As we noted in the first two problems in this section be careful to only write down the actual solutions as found in the above work. Do not just write down all possible combinations of \(x\) and \(y\) from each of the three lines above. If you do that for this problem you will end up with a large number of points that are not critical points.

Also, do not get excited about the “mess” (i.e. roots) involved in some of the critical points. They will be a fact of life with these problems on occasion.

So, in summary, this function has the following six critical points.

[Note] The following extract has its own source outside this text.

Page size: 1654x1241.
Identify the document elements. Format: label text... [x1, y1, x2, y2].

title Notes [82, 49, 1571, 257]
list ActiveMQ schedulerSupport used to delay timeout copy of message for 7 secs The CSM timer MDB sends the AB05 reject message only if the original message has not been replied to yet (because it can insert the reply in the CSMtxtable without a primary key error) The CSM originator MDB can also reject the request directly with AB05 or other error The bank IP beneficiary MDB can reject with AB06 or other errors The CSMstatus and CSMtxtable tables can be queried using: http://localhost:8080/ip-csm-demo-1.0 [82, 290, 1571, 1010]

\[\left( { - 2, - 2} \right),\,\,\left( {2, - 2} \right),\,\,\left( {2\sqrt 3 ,2} \right),\,\,\left( { - 2\sqrt 3 ,2} \right),\,\,\,\left( {0,\frac{{ - 16 - \sqrt {976} }}{{18}}} \right),\,\,\,\left( {0,\frac{{ - 16 + \sqrt {976} }}{{18}}} \right)\].

Show Step 3

Next, we’ll need the following,

\[\begin{align*}D\left( {x,y} \right) & = {f_{x\,x}}{f_{y\,y}} - {\left[ {{f_{x\,y}}} \right]^2}\\ & = \left[ { - 2{y^2} + 8} \right]\left[ {18y - 2{x^2} + 16} \right] - {\left[ { - 4xy} \right]^2}\\ & = \left[ { - 2{y^2} + 8} \right]\left[ {18y - 2{x^2} + 16} \right] - 16{x^2}{y^2}\end{align*}\] Show Step 4

With \(D\left( {x,y} \right)\) we can now classify each of the critical points as follows.

\[\begin{align*} & \left( { - 2, - 2} \right) & : \hspace{0.25in} & D\left( { - 2, - 2} \right) = - 256 < 0 & \hspace{0.25in} & {\mbox{Saddle Point}}\\ & \left( {2, - 2} \right) & : \hspace{0.25in} & D\left( {2, - 2} \right) = - 256 < 0 & \hspace{0.25in} & {\mbox{Saddle Point}}\\ & \left( { - 2\sqrt 3 ,2} \right) & : \hspace{0.25in} & D\left( { - 2\sqrt 3 ,2} \right) = - 768 < 0 & \hspace{0.25in} & {\mbox{Saddle Point}}\\ & \left( {2\sqrt 3 ,2} \right) & : \hspace{0.25in} & D\left( {2\sqrt 3 ,2} \right) = - 768 < 0 & \hspace{0.25in} & {\mbox{Saddle Point}}\\ & \left( {0,\frac{{ - 16 - \sqrt {976} }}{{18}}} \right) & : \hspace{0.25in} & D\left( {0,\frac{{ - 16 - \sqrt {976} }}{{18}}} \right) = 180.4 > 0\,\,\,\,\,\,{f_{x\,x}}\left( {0,\frac{{ - 16 - \sqrt {976} }}{{18}}} \right) = - 5.8 < 0& \hspace{0.25in} & {\mbox{Relative Maximum}}\\ & \left( {0,\frac{{ - 16 + \sqrt {976} }}{{18}}} \right) & : \hspace{0.25in} & D\left( {0,\frac{{ - 16 + \sqrt {976} }}{{18}}} \right) = 205.1 > 0\,\,\,\,\,\,{f_{x\,x}}\left( {0,\frac{{ - 16 + \sqrt {976} }}{{18}}} \right) = 6.6 > 0 & \hspace{0.25in} & {\mbox{Relative Minimum}}\end{align*}\]

Don’t forget to check the value of \({f_{x\,x}}\) when \(D\) is positive so we can get the correct classification (i.e. maximum or minimum) and also recall that for negative \(D\) we don’t need the second check as we know the critical point will be a saddle point.